County budget planning is in progress

By Milam County Judge David Barkemeyer


Commissioner’s Court is in the midst of working out a proposed county budget plan for 2019.  We have completed our meetings with each of the county department heads and county elected officials.  In all cases we are either making reductions in next year’s expense budgets or holding the departments at the same level as their 2018 budgets.

As a result we will be proposing to reduce the 2019 General Fund expense budget overall by some $340,000 and we will be reducing the total tax revenue allocated to the four commissioner’s precincts by at least $500,000.  They will be reducing their expenditures accordingly.  These reductions will no doubt, at least in some instances, result in a reduction in our ability to deliver county services to you as effectively as before.  In fact, we’re already making some of these cuts, and gauging by some of the complaints I’ve been getting, it’s already happening.

All of this is due to the shutdown of Luminant and the resulting loss of the final $300 million (rounded number) of their property valuation from the Milam County tax roll, which was approximately 20 percent of the county’s total tax base.

We’re making these reductions in spending to minimize the increase that we will have to make in the county tax rate. The Commissioner’s Court must debate and decide what tax rate we want to set for 2018/19 which will determine the estimated 2018/19 ad valorem tax revenue that we can expect for use in 2019.  We’ll end up somewhere between zero and 5 cents increase.

If we do not raise the tax rate at all from the current 70 cents per $100 of valuation, we would spend all the General Fund reserves (I’m currently estimating that we’ll carry over up to $900,000 into 2019) and may have to borrow up to $500,000 additional.  The commissioners might be using up to a half million or more of their reserves as well.  Any increase in the tax rate will reduce the risk of having to borrow before the end of 2019 and hopefully preserve some of our reserves for future years. 

Another item that was passed at a recent Commissioner’s Court meeting and will be on the Nov. 6 ballot for your consideration is what’s called the Farm-to-Market Road and Flood Control Tax.  If passed this would allow the county to levy a separate property tax starting in 2019-20 specifically for county road and flood control construction and maintenance.

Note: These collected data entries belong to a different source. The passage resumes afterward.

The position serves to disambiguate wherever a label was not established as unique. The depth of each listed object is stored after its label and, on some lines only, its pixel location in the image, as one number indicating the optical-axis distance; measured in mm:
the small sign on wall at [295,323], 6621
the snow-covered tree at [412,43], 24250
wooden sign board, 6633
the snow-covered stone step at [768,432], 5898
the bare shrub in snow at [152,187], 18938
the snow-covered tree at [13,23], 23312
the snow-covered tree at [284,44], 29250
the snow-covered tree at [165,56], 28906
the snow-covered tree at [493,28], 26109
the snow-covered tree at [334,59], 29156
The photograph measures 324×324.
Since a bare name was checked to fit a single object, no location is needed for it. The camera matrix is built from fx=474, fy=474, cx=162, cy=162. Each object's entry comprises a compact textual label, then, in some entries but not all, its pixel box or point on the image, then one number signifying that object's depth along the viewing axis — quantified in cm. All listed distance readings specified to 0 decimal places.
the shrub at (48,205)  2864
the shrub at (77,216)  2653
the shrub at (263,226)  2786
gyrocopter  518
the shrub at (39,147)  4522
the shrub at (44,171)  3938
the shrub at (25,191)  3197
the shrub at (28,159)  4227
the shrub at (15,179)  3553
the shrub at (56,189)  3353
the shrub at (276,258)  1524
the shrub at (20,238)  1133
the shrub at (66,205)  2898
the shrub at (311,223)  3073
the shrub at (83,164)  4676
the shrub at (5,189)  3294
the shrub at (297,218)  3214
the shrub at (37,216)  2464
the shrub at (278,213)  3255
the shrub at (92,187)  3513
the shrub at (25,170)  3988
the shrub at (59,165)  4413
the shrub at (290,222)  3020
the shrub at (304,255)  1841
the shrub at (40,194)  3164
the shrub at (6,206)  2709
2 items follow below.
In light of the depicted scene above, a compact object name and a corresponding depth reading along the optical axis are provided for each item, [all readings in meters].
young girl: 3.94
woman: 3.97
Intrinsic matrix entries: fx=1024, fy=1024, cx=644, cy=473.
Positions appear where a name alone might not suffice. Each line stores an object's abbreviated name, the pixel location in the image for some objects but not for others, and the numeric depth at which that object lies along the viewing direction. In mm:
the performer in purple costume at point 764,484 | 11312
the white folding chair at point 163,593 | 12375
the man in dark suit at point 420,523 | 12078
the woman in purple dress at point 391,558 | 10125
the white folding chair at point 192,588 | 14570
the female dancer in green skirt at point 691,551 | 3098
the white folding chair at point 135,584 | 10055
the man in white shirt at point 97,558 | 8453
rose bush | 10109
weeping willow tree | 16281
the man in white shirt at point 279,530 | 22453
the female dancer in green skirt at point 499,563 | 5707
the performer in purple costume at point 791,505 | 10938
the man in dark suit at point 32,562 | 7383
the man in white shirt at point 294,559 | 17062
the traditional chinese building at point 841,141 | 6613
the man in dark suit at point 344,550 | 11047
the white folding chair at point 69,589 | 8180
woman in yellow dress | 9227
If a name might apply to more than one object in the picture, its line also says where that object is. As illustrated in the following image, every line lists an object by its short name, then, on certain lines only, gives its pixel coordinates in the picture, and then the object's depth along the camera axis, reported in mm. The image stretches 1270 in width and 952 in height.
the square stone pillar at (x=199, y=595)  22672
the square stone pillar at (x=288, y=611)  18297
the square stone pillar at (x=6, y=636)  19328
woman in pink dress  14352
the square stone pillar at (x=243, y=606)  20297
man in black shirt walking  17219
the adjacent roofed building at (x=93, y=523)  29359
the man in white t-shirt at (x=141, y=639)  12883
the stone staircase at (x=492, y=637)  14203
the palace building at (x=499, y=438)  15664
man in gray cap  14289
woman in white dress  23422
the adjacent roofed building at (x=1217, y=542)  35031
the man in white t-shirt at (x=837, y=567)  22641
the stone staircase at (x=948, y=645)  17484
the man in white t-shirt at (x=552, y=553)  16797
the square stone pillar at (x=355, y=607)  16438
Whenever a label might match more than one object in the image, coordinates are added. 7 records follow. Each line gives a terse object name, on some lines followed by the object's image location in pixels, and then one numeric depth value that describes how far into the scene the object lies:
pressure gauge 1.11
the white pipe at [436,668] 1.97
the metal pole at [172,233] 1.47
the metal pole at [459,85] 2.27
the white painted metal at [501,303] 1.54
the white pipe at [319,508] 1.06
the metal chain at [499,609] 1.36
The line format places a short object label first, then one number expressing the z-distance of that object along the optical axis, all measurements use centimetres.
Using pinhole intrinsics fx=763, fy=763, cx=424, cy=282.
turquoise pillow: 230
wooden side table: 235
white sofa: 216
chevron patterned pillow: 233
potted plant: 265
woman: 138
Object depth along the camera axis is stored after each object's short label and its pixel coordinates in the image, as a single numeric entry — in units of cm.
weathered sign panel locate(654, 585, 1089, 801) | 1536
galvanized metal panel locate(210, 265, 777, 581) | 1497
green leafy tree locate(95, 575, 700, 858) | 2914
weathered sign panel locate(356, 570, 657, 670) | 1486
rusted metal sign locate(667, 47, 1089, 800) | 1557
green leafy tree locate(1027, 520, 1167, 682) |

This would be an additional property tax of up to 30 cents per $100 of valuation in addition to the current county property tax which currently maxes out at 80 cents.  The two combined would allow the county to go up to $1.10 max instead of the current $.80; however the 8 percent rollback rule would still apply to the total; limiting the amount of increase that the Commissioner’s Court could increase the total of the two tax rates in any given year to a maximum of 8 percent without the possibility of a rollback election.

You the voters will need to decide whether you want to allow this additional tax in Milam County.  Over a hundred counties in Texas have it, yet can I count only 17 that have actually exceeded a combined total of over 80 cents in ad valorem taxes.